Method: A literature review was initiated; the best study data available was selected and presented in Journal Club. Agreement to add PAP as an integral part of our protocol was reached. Subsequently, a six-step action plan was outlined to support this change, of which the first four have been completed: 1) equipment evaluation 2) documentation modification 3) development of related policy and procedures 4) development of treatment algorithms 5) education and competency verification of all stakeholders and 6) determination and collection of outcome data.

Results: Our product evaluation brought us to select the DHD TheraPEPâ orifice-type positive expiratory pressure (PEP) device over the threshold-type resistors. Indications and administration guidelines were created. After modifying our documentation and procedure formats, we generated treatment algorithms to guide the RCP during the transition. These will be crucial during final implementation to help the RCP become familiar with the initiation, modification and termination of therapy. We secured the approval of the pulmonary physician groups and have begun competency verification for all staff members. We are now faced with three hurdles: 1) the increased cost of therapy through a more expensive device 2) intensifying care with PAP, thereby artificially skewing the data and 3) defining and demonstrating clinical significance, likely our most difficult challenge. To accomplish this, we will compare for each physician group, all surgical patients 30 days prior to implementation to that of a similar group of patients 30 days post implementation. Vital capacity measurements will be captured daily, along with chest x-ray and A-a gradient results (both as available), total hours on oxygen, SpO2s, transfers back to ICU, RCP-patient interactions and number of therapy treatments.

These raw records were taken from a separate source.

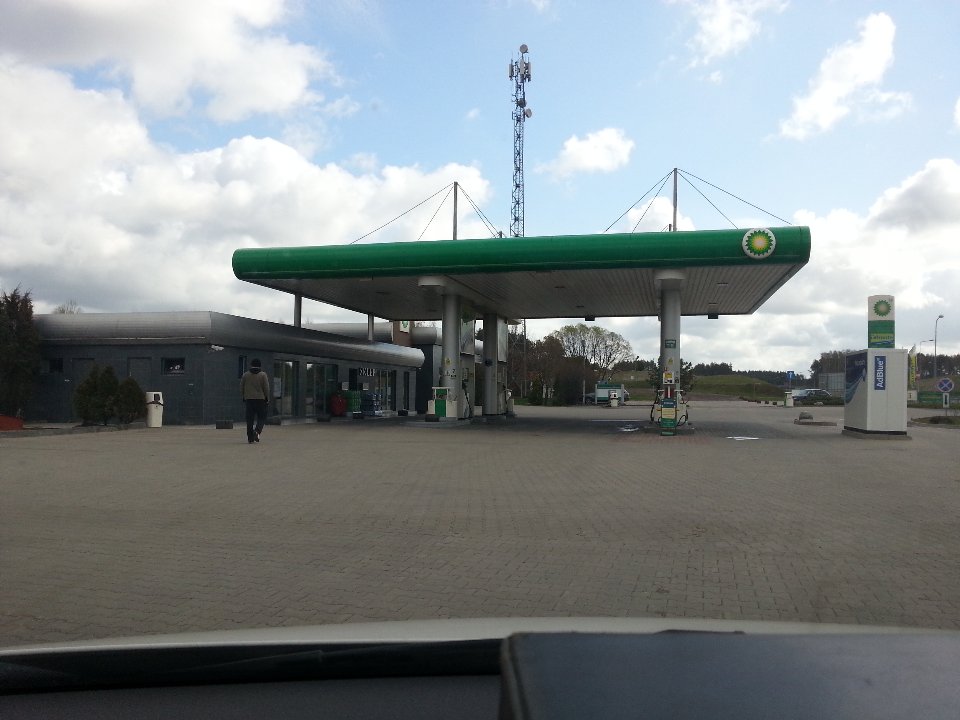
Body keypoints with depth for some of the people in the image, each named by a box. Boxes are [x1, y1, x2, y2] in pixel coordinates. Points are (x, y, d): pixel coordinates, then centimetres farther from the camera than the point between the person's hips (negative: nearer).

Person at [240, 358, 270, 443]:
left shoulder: (245, 375, 6)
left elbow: (241, 388, 8)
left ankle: (250, 437, 5)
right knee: (261, 417, 5)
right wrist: (267, 398, 4)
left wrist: (243, 397, 17)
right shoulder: (263, 374, -2)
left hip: (248, 399, 3)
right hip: (260, 399, -3)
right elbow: (266, 388, -5)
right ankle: (257, 430, -20)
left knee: (250, 418, 5)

Conclusion: We expect the change in therapy to have many benefits. For example, the patient will have a less painful, more effective treatment option; the RCP will be able to offer a treatment modality, purported in the science, to not only prevent but also treat atelectasis. Costs may, in fact, be decreased by avoiding pulmonary complications and slower convalescence times. While change is difficult, we must always seek to treat our patients in the most clinically appropriate manner. Habitual therapy paradigms must be set aside when more efficacious methods are available and promoted in the literature. Our decision to switch from the conventional volume expansion therapies to PAP is such an example.